Rendered images with source text:
┄┄┄┄┄┄┄┄┄┄

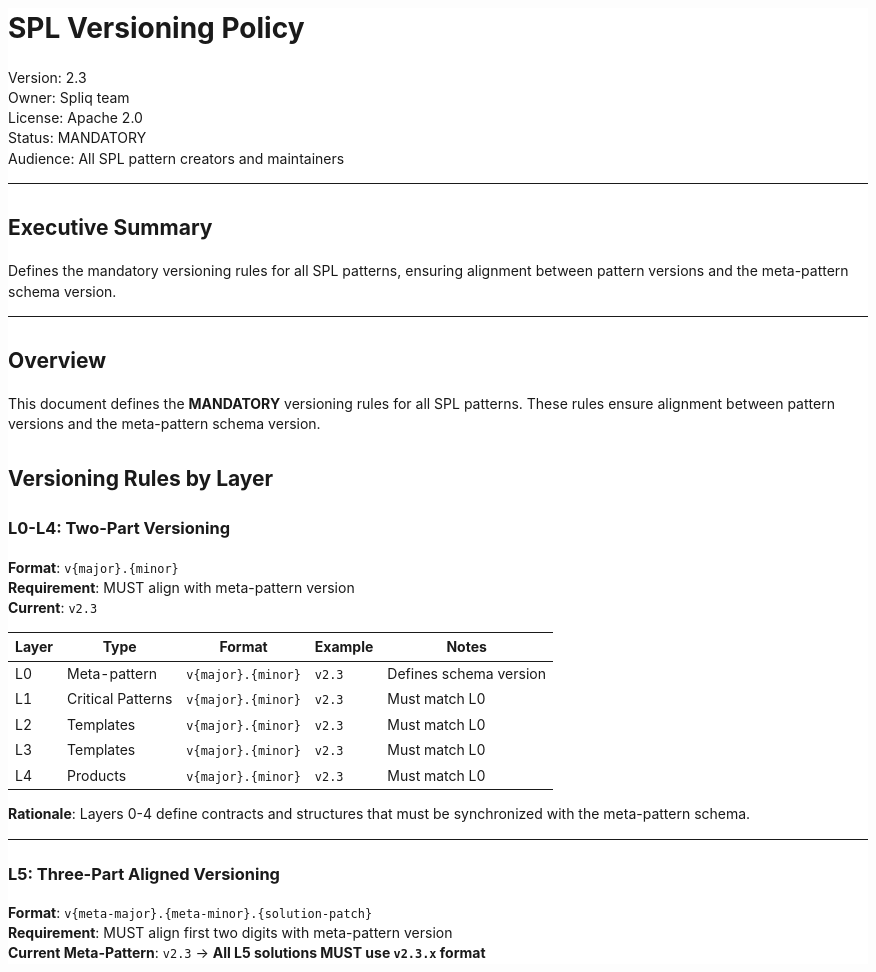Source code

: # SPL Versioning Policy

Version: 2.3  
Owner: Spliq team  
License: Apache 2.0  
Status: MANDATORY  
Audience: All SPL pattern creators and maintainers

---

## Executive Summary

Defines the mandatory versioning rules for all SPL patterns, ensuring alignment between pattern versions and the meta-pattern schema version.

---

## Overview

This document defines the **MANDATORY** versioning rules for all SPL patterns. These rules ensure alignment between pattern versions and the meta-pattern schema version.

## Versioning Rules by Layer

### L0-L4: Two-Part Versioning

**Format**: `v{major}.{minor}`  
**Requirement**: MUST align with meta-pattern version  
**Current**: `v2.3`

| Layer | Type | Format | Example | Notes |
|-------|------|--------|---------|-------|
| L0 | Meta-pattern | `v{major}.{minor}` | `v2.3` | Defines schema version |
| L1 | Critical Patterns | `v{major}.{minor}` | `v2.3` | Must match L0 |
| L2 | Templates | `v{major}.{minor}` | `v2.3` | Must match L0 |
| L3 | Templates | `v{major}.{minor}` | `v2.3` | Must match L0 |
| L4 | Products | `v{major}.{minor}` | `v2.3` | Must match L0 |

**Rationale**: Layers 0-4 define contracts and structures that must be synchronized with the meta-pattern schema.

---

### L5: Three-Part Aligned Versioning

**Format**: `v{meta-major}.{meta-minor}.{solution-patch}`  
**Requirement**: MUST align first two digits with meta-pattern version  
**Current Meta-Pattern**: `v2.3` → **All L5 solutions MUST use `v2.3.x` format**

┄┄┄┄┄┄┄┄┄┄

→ WORK REQUEST
I would like the data above transcribed exactly, with its pictures left out.

→ REPLY
Source code

: # SPL Versioning Policy

Version: 2.3  
Owner: Spliq team  
License: Apache 2.0  
Status: MANDATORY  
Audience: All SPL pattern creators and maintainers

---

## Executive Summary

Defines the mandatory versioning rules for all SPL patterns, ensuring alignment between pattern versions and the meta-pattern schema version.

---

## Overview

This document defines the **MANDATORY** versioning rules for all SPL patterns. These rules ensure alignment between pattern versions and the meta-pattern schema version.

## Versioning Rules by Layer

### L0-L4: Two-Part Versioning

**Format**: `v{major}.{minor}`  
**Requirement**: MUST align with meta-pattern version  
**Current**: `v2.3`

| Layer | Type | Format | Example | Notes |
|-------|------|--------|---------|-------|
| L0 | Meta-pattern | `v{major}.{minor}` | `v2.3` | Defines schema version |
| L1 | Critical Patterns | `v{major}.{minor}` | `v2.3` | Must match L0 |
| L2 | Templates | `v{major}.{minor}` | `v2.3` | Must match L0 |
| L3 | Templates | `v{major}.{minor}` | `v2.3` | Must match L0 |
| L4 | Products | `v{major}.{minor}` | `v2.3` | Must match L0 |

**Rationale**: Layers 0-4 define contracts and structures that must be synchronized with the meta-pattern schema.

---

### L5: Three-Part Aligned Versioning

**Format**: `v{meta-major}.{meta-minor}.{solution-patch}`  
**Requirement**: MUST align first two digits with meta-pattern version  
**Current Meta-Pattern**: `v2.3` → **All L5 solutions MUST use `v2.3.x` format**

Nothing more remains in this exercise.